Wiley’s assets were supposed to rendezvous with Rodriguez near the base of Pyramid I, pretending to be part of a night tour of the ruins, but as she approached the Great Plaza, Howard Wiley detached himself from the main tourist group. Rodriguez stifled a gasp. No matter how important an operation was to Washington, it was unprecedented for the Deputy Director of Operations to appear in the field. If someone in Tikal recognised Wiley from a Senate hearing in Washington, the whole operation would be compromised.
‘I’m taking personal command, Rodriguez. This operation’s been a balls-up from the word go. You can brief me in your room.’
‘But, sir… the assets… ’
‘They’re under my direct command. This time I want no mistakes.’
‘Would you like something to drink, sir?’ Rodriguez asked as she closed the door to her bungalow. Her tone was icy.
‘A scotch.’
Rodriguez handed him a miniature Johnny Walker Red Label from the room service bar.
‘So what do you have?’ Wiley demanded.
‘O’Connor and Weizman entered the park about two hours ago, but since then they’ve not been sighted. I’ve checked the records of the hotel, but no one has arrived in the timeframe. For the moment, they’ve disappeared, but they can’t be far away.’
‘Langley has a satellite image of a vehicle on what looks to be a disused track,’ Wiley said. ‘We’ve also got real-time footage of two people crossing a bridge, but after that they were lost to the jungle canopy.’ He pulled a map of the ruins of Tikal and the surrounding area out of his soft leather attache case and laid it on the coffee table. ‘My guess is that they’re headed for this village here.’
‘And the assets?’
‘Three of them have been deployed in the ruins, with instructions to shoot on sight.’
‘You don’t think that might attract attention?’

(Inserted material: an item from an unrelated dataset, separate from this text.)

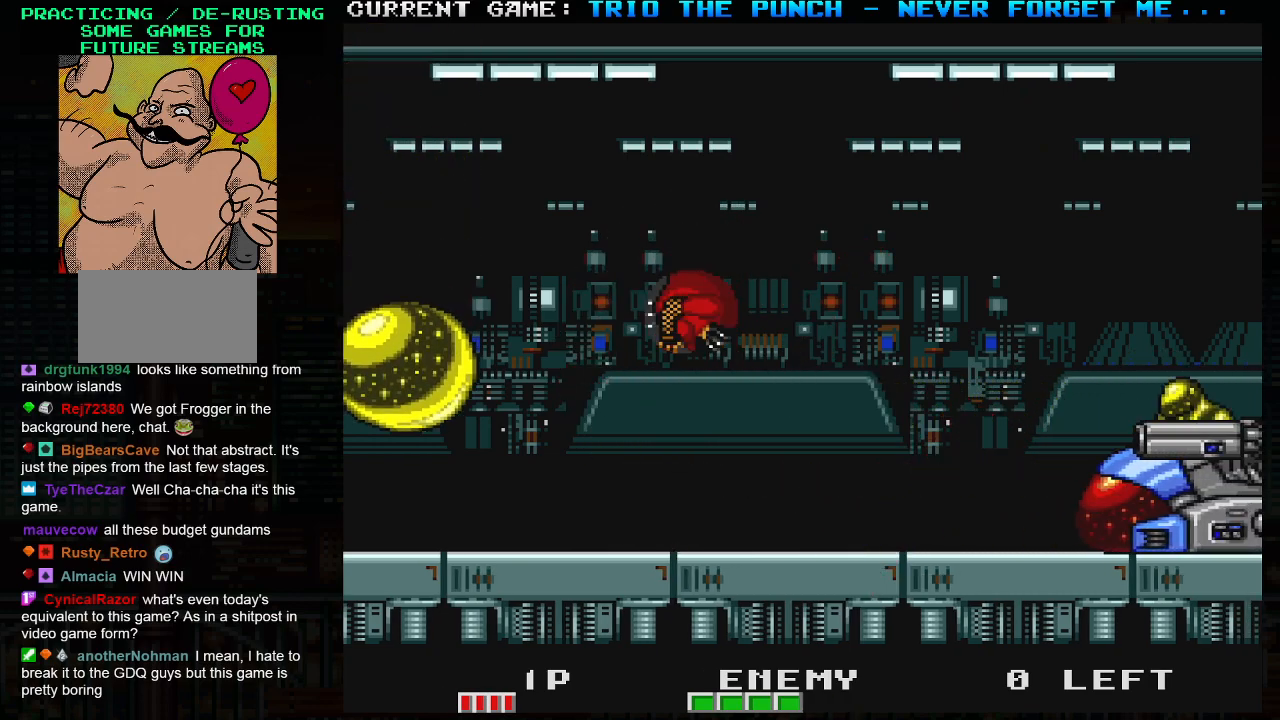
{"buttons": ["SQUARE", "TRIANGLE"], "left_stick": "center", "events": [[183, "SQUARE", "down"], [283, "SQUARE", "up"], [450, "TRIANGLE", "down"], [483, "SQUARE", "down"]]}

‘I don’t give a fuck, Rodriguez. There are enough shoot-outs between Mexican drug lords in this part of the world to rival John Wayne on steroids. The other two assets are on their way to the village. If the two people crossing the bridge were Tutankhamen and Nefertiti, we’ll get them there. Either way, they’re cactus.’
‘So what about the codex? Wouldn’t it be better to keep them under observation until they lead us to it?’
‘That’s the problem with you, Rodriguez – you leave too much to chance. It probably hasn’t occurred to you, but whatever information our friends picked up around Lake Atitlan, they’ll have on them. I’m just as capable of deciphering that as they are. Now, do you have anything else?’
‘You and Langley seem to have it pretty well covered, sir. ’
‘Good.’ Wiley drained his scotch and folded the map. ‘I’m in Bungalow Eleven. If anything breaks out at that tin-pot organisation you run in Guatemala City, I’m to be informed immediately.’
More than one door closed as Wiley left. The other was the silent sound of a door closing on a career to which Rodriguez had devoted her entire working life. With only hours to go to the winter solstice, and the second experiment in Operation Aether, she set her cell phone alarm for 3 a.m.